Could you scroll up a little so I can see the first part of the question- I MIGHT be able to help you then. Thanks!
Define
g = 9.8 m/s², acceleration due to gravity, positive downward.
Assume that wind resistance may be neglected.
Frog A:
u = 0.551 m/s, launch velocity, upward.
When the frog lands back on the pad, its vertical position is zero, and its vertical velocity will be 0.551 m/s downward.
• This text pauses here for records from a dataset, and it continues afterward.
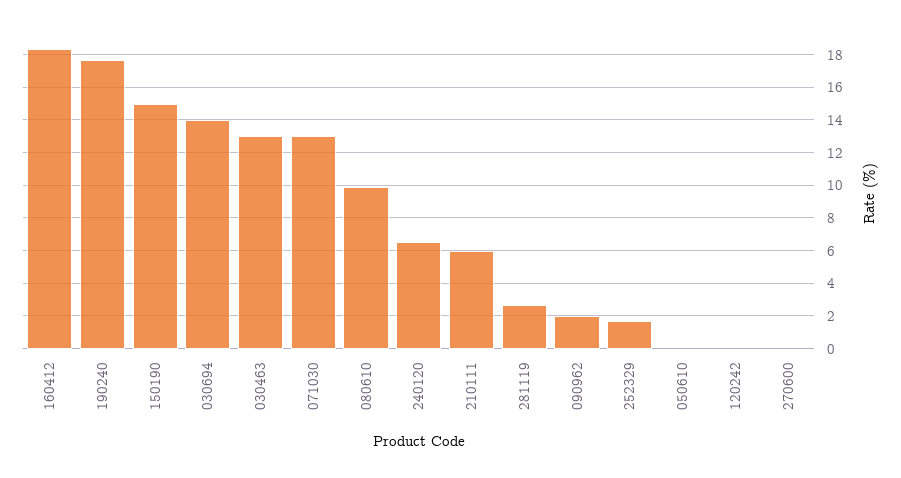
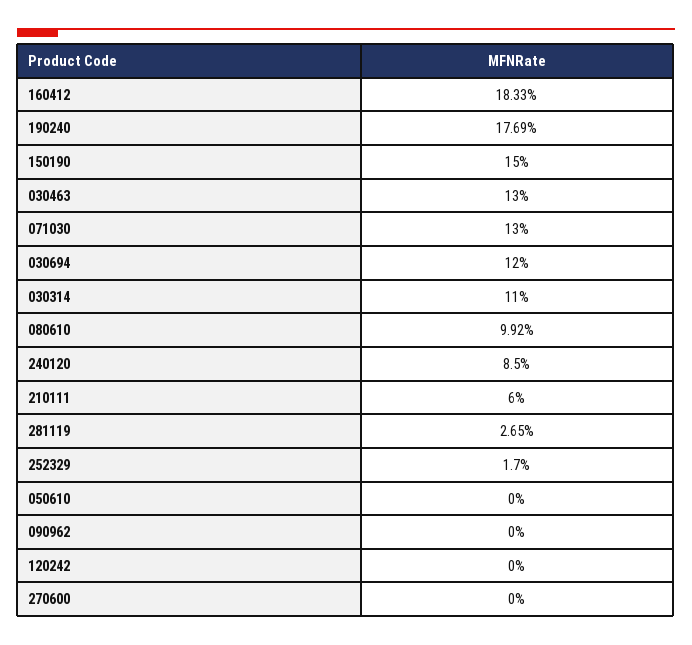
030694: 14 -> 12
240120: 6.5 -> 8.5
090962: 2 -> 0
030314: none -> 11

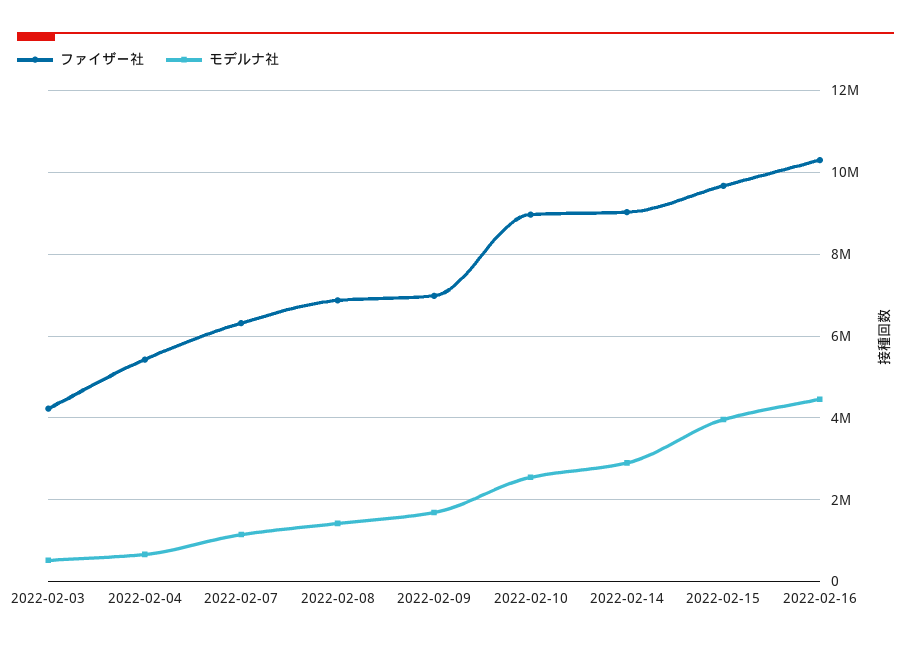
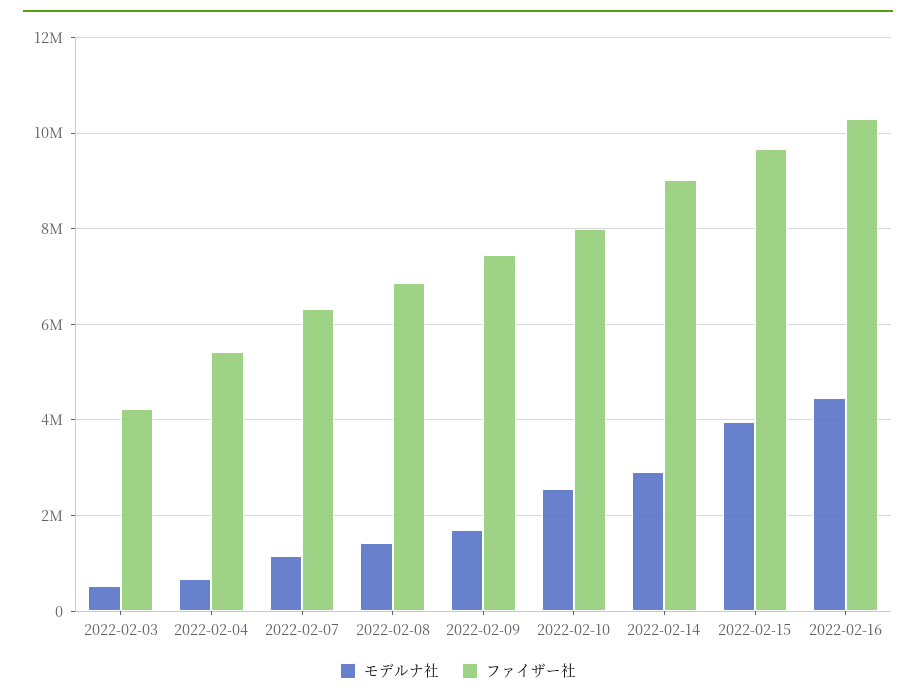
ファイザー社, 2022-02-09: 7000000 -> 7400000
ファイザー社, 2022-02-10: 9000000 -> 8000000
If the time of flight is t, then
(0.551 m/s)*(t s) - 0.5*(9.8 m/s²)*(t s)² = 0
0.551t - 4.9t² = 0
t = 0, or t = 0.1124 s
t = 0 corresponds to launch, and t = 0.1124 s corresponds to landing.
Frog B:
Launch velocity is 1.75 m/s
When t = 0.1124 s, the position of the frog is
s = (1.75 m/s)(0.1124 s) - 0.5*(9.8 m/s²)*(0.1124 s)²
= 0.135 m
The velocity of frog B is
v = (1.75 m/s) - (9.8 m/s²)*(0.1124 s)
= 0.6485 m/s
Answer:
When frog A lands on the ground,
Frog B is 0.135 m above ground and its velocity is 0.649 m/s upward.